• [Task]
A word-for-word transcription of the listing is all that is needed.
Start of Source information
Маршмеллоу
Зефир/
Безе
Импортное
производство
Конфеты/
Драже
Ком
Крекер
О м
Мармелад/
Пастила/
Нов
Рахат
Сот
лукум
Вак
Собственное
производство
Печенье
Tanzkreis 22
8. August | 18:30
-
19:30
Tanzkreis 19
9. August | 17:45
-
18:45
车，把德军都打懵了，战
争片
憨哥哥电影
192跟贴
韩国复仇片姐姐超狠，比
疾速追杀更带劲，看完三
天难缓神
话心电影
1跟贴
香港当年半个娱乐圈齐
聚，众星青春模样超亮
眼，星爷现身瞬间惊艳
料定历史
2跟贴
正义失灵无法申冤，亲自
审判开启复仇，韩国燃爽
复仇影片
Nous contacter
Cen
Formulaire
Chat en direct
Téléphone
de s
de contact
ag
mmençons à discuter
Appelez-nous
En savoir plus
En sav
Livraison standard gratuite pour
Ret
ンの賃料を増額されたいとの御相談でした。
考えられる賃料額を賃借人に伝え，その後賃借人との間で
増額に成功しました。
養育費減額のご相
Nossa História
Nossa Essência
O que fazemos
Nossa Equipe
End of Source information
• [Finished exercise]
Маршмеллоу
Зефир/
Безе
Импортное
производство
Конфеты/
Драже
Ком
Крекер
О м
Мармелад/
Пастила/
Нов
Рахат
Сот
лукум
Вак
Собственное
производство
Печенье
Tanzkreis 22
8. August | 18:30
-
19:30
Tanzkreis 19
9. August | 17:45
-
18:45
车，把德军都打懵了，战
争片
憨哥哥电影
192跟贴
韩国复仇片姐姐超狠，比
疾速追杀更带劲，看完三
天难缓神
话心电影
1跟贴
香港当年半个娱乐圈齐
聚，众星青春模样超亮
眼，星爷现身瞬间惊艳
料定历史
2跟贴
正义失灵无法申冤，亲自
审判开启复仇，韩国燃爽
复仇影片
Nous contacter
Cen
Formulaire
Chat en direct
Téléphone
de s
de contact
ag
mmençons à discuter
Appelez-nous
En savoir plus
En sav
Livraison standard gratuite pour
Ret
ンの賃料を増額されたいとの御相談でした。
考えられる賃料額を賃借人に伝え，その後賃借人との間で
増額に成功しました。
養育費減額のご相
Nossa História
Nossa Essência
O que fazemos
Nossa Equipe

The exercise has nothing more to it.